## YOUR GOAL
If a line in the records below contains the word "lines", copy it.

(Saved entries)
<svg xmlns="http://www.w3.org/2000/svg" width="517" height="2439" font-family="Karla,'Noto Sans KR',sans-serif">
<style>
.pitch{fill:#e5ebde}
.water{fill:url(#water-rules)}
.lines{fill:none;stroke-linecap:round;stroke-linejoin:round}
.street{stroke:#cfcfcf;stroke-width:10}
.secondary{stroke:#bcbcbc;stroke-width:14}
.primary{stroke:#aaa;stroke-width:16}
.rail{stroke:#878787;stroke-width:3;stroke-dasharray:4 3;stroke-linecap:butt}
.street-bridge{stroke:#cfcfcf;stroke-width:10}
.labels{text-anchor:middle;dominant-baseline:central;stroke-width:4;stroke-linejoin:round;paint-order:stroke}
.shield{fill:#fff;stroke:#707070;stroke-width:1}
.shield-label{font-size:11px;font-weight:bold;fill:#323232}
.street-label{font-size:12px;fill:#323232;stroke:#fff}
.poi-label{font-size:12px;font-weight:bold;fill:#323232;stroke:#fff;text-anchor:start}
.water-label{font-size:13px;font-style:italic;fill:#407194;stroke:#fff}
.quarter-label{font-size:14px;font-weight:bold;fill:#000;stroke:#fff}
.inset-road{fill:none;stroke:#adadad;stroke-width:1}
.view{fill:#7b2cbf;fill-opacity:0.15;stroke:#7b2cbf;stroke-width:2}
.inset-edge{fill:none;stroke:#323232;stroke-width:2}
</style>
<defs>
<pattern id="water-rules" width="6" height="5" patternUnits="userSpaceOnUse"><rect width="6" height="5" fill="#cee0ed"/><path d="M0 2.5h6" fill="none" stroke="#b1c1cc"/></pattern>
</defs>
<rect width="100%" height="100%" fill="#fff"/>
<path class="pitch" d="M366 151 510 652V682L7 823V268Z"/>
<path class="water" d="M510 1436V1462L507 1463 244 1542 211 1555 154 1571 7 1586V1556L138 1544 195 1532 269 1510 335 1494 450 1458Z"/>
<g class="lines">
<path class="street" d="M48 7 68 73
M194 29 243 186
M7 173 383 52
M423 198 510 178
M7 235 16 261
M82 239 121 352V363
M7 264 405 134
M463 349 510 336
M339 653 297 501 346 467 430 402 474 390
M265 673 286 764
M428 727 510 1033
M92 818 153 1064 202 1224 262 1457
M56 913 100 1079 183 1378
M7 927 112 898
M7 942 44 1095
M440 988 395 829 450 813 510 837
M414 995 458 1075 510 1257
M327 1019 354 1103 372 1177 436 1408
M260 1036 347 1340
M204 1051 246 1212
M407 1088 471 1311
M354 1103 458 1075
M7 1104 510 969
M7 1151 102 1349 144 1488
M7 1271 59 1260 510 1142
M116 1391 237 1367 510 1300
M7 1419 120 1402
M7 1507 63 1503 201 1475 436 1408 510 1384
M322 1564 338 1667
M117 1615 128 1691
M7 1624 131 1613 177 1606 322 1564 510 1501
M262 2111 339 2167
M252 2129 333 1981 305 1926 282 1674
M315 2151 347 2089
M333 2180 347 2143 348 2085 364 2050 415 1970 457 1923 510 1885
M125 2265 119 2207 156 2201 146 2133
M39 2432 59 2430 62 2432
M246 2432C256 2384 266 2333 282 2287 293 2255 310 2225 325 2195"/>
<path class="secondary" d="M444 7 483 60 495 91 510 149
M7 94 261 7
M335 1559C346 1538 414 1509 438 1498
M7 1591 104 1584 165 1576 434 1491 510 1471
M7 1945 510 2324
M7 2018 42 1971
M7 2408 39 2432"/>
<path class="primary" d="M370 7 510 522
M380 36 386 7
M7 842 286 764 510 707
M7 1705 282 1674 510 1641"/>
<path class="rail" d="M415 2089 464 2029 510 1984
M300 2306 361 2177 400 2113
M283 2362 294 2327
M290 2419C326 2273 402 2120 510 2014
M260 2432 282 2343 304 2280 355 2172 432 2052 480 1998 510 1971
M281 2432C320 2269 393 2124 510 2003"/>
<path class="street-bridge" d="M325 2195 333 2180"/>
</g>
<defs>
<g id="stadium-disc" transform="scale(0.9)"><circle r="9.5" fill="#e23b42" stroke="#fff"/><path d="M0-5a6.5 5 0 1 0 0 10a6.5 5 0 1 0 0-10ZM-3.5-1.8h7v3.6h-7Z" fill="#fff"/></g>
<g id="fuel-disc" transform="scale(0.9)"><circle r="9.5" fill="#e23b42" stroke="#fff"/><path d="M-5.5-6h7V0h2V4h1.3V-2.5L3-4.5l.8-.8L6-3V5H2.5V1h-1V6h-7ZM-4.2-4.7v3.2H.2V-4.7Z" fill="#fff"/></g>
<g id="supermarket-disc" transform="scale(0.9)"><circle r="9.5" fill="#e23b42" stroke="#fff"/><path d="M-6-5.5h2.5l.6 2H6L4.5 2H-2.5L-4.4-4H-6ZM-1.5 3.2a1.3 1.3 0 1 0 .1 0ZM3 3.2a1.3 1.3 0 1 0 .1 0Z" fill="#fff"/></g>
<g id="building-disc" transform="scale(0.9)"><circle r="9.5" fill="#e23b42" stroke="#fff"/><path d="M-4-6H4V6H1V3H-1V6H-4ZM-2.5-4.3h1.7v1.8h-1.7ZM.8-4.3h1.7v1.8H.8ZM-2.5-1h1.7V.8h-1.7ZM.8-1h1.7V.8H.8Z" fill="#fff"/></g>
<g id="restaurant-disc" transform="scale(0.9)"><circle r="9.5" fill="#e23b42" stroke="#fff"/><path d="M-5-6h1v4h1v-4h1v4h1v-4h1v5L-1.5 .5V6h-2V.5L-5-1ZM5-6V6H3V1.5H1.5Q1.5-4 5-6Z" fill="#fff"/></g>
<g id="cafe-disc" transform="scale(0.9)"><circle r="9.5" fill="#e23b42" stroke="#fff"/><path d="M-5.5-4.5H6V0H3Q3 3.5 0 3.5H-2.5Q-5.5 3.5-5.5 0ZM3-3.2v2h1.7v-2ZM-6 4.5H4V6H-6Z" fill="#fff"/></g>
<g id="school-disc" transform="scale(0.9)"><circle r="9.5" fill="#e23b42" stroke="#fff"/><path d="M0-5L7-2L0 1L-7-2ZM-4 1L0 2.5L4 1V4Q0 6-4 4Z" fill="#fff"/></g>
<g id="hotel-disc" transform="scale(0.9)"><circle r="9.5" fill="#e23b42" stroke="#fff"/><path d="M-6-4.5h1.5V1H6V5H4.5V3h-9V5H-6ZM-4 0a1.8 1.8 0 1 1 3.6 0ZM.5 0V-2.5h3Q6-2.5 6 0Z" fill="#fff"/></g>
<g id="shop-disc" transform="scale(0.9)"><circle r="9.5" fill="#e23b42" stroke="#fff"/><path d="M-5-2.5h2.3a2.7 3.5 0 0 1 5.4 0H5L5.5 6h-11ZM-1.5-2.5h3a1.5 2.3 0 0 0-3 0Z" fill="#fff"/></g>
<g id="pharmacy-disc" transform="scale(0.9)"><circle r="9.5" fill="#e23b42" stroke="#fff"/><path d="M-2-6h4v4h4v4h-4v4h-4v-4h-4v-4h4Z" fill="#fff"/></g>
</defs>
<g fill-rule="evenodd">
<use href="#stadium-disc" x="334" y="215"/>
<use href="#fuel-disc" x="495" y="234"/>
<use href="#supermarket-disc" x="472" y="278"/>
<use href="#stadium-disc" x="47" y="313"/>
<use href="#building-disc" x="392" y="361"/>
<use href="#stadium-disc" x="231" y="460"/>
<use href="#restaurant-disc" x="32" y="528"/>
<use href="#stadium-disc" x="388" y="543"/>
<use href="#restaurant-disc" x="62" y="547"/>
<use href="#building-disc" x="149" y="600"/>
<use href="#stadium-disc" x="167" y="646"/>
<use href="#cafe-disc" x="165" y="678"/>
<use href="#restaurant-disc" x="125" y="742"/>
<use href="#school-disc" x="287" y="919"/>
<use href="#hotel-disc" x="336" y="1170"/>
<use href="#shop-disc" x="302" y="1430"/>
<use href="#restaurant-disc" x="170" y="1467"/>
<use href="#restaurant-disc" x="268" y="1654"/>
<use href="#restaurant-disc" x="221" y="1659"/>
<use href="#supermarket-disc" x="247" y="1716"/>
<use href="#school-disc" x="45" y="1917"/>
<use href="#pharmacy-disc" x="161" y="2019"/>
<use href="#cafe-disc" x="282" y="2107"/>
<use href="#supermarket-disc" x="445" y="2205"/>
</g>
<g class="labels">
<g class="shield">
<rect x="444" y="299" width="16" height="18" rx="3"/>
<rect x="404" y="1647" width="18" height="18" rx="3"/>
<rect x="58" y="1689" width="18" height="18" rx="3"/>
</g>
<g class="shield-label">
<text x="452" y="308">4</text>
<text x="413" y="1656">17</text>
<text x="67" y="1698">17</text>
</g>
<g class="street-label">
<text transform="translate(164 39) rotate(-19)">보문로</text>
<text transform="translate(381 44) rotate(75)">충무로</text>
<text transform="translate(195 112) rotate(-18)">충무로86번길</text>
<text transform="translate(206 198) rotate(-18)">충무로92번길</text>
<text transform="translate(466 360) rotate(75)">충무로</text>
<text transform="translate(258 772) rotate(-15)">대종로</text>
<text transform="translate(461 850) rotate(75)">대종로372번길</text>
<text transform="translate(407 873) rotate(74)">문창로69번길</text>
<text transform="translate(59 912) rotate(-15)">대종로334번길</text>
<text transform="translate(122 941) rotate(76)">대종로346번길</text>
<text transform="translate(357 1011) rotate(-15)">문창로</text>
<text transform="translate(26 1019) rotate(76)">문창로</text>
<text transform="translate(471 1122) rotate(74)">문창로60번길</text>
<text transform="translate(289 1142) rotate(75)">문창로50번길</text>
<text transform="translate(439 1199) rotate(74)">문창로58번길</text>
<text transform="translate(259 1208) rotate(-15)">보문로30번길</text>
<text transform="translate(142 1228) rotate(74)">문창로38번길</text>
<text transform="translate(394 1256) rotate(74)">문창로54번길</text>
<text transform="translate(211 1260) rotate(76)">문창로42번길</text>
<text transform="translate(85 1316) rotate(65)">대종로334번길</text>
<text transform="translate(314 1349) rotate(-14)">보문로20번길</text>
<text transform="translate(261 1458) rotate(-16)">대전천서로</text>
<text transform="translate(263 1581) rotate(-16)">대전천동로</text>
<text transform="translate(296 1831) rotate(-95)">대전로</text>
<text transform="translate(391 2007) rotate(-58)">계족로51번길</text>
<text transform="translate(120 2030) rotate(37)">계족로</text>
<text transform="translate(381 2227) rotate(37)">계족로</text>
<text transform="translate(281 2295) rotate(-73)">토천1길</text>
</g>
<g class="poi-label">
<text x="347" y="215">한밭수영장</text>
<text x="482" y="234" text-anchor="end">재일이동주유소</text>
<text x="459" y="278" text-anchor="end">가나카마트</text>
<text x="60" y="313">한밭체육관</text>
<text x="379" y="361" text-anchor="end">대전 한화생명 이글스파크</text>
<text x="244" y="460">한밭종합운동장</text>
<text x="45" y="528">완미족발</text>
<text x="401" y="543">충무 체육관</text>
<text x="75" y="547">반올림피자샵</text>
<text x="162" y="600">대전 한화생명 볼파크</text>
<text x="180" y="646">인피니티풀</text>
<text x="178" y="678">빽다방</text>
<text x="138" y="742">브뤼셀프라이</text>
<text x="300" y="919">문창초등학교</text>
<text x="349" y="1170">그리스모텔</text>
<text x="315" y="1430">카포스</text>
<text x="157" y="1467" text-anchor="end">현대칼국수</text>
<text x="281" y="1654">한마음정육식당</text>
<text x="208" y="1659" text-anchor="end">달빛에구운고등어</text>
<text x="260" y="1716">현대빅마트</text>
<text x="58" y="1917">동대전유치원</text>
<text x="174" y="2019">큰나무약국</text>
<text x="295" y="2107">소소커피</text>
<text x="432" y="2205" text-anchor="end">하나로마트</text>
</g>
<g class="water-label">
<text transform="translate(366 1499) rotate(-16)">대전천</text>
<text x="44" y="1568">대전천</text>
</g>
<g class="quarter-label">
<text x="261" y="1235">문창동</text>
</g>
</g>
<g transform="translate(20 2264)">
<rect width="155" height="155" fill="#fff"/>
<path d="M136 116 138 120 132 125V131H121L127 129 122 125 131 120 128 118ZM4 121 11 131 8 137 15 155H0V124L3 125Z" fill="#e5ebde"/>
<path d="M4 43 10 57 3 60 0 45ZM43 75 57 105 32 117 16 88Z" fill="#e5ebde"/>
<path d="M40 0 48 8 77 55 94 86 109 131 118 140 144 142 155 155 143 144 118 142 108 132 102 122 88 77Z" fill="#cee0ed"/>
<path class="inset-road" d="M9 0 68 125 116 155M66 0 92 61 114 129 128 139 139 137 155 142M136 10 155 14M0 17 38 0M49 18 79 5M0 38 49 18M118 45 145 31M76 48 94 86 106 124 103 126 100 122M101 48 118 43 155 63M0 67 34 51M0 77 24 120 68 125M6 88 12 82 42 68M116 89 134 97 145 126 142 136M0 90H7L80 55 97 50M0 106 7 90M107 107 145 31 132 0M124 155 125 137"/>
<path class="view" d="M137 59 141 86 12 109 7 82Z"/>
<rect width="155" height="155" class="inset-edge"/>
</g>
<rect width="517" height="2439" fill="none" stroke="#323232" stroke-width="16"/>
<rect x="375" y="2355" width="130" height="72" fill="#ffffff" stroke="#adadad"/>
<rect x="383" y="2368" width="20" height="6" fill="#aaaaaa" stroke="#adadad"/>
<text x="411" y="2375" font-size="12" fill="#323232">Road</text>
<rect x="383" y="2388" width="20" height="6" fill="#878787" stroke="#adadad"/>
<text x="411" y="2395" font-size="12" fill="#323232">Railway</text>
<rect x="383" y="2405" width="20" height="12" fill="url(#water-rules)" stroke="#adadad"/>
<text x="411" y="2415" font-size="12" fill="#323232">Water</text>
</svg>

## ANSWER AREA
.lines{fill:none;stroke-linecap:round;stroke-linejoin:round}
<g class="lines">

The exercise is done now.